Papudo is a Chilean commune located in the Petorca Province, Valparaíso Region. Most of its permanent residents live in the small town of the same name, whereas primarily new development for the affluent population of Santiago concentrates in the southernmost and northernmost regions of the commune. The commune spans an area of 165.6 sqkm.

==Demographics==
According to the 2002 census of the National Statistics Institute, Papudo has 4,608 inhabitants (2,382 men and 2,226 women). Of these, 4,343 (94.2%) lived in urban areas and 265 (5.8%) in rural areas. The population grew by 18.3% (712 persons) between the 1992 and 2002 censuses.

==Administration==
As a commune, Papudo is a third-level administrative division of Chile administered by a communal council, headed by an alcalde who is directly elected every four years. The 2008-2012 alcalde is Rosa Prieto Valdes.
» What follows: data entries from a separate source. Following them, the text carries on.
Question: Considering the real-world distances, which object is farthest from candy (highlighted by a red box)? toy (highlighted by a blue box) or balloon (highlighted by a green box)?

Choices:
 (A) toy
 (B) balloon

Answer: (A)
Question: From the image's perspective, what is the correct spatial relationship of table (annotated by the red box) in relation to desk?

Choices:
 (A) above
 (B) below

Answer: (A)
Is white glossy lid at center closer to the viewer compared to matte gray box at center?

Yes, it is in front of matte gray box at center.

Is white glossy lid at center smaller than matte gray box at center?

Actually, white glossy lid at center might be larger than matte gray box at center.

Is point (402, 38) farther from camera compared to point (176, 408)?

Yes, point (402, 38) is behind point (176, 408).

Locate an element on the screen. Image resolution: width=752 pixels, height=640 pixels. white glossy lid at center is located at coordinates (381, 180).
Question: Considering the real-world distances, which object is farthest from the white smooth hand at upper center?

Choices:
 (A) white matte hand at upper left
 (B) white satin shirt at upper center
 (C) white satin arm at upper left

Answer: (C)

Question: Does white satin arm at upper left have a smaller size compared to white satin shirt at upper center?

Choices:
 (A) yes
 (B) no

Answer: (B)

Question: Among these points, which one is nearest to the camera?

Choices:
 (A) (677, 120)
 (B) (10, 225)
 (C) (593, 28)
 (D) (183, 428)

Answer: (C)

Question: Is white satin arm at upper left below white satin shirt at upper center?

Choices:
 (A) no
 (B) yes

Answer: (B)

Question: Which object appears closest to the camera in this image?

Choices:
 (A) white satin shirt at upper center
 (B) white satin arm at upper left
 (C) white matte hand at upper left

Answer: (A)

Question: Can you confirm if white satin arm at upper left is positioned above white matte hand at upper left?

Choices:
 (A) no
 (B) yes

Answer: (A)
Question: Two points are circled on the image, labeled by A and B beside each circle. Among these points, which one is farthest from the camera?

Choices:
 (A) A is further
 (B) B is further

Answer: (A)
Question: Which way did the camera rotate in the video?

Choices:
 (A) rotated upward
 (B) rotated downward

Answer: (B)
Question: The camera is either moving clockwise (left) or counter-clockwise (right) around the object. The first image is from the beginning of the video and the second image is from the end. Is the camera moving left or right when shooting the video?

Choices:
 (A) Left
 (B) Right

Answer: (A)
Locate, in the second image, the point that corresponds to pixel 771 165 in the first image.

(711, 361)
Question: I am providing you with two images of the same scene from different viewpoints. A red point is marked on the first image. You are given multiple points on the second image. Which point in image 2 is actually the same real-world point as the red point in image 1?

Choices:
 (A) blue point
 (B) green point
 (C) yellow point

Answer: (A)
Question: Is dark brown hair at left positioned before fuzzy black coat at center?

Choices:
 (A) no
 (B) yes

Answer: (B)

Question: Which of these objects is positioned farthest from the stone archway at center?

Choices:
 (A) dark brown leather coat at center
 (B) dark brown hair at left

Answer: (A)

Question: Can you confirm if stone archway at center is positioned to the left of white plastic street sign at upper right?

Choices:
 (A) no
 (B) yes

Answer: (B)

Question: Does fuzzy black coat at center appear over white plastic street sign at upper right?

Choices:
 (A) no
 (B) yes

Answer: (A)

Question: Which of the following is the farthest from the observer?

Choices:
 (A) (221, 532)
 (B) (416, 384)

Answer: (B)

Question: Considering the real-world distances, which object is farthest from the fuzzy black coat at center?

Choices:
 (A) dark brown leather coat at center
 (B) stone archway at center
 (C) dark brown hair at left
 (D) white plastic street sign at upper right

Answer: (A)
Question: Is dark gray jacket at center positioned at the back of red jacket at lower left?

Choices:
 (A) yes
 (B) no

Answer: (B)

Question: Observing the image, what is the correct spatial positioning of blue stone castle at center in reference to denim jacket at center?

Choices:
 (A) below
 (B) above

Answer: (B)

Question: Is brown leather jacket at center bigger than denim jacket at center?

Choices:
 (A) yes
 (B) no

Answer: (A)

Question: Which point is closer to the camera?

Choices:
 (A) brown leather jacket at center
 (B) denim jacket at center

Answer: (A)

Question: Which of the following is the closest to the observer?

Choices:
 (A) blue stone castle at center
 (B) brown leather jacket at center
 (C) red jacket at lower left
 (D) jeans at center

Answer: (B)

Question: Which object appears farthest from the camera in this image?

The communal council has the following members:
- Víctor Fazio (RN)
- Renato Guerra (RN)
- Eduardo Reinoso (RN)
- Jaime León (Ind/UDI)
- Cécil Leiva (PDC)
- Benedicto Araya (PS)

Within the electoral divisions of Chile, Papudo is represented in the Chamber of Deputies by Eduardo Cerda (PDC) and Andrea Molina (UDI) as part of the 10th electoral district (together with La Ligua, Petorca, Cabildo, Zapallar, Puchuncaví, Quintero, Nogales, Calera, La Cruz, Quillota and Hijuelas). The commune is represented in the Senate by Ignacio Walker Prieto (PDC) and Lily Pérez San Martín (RN) as part of the 5th senatorial constituency (Valparaíso-Cordillera).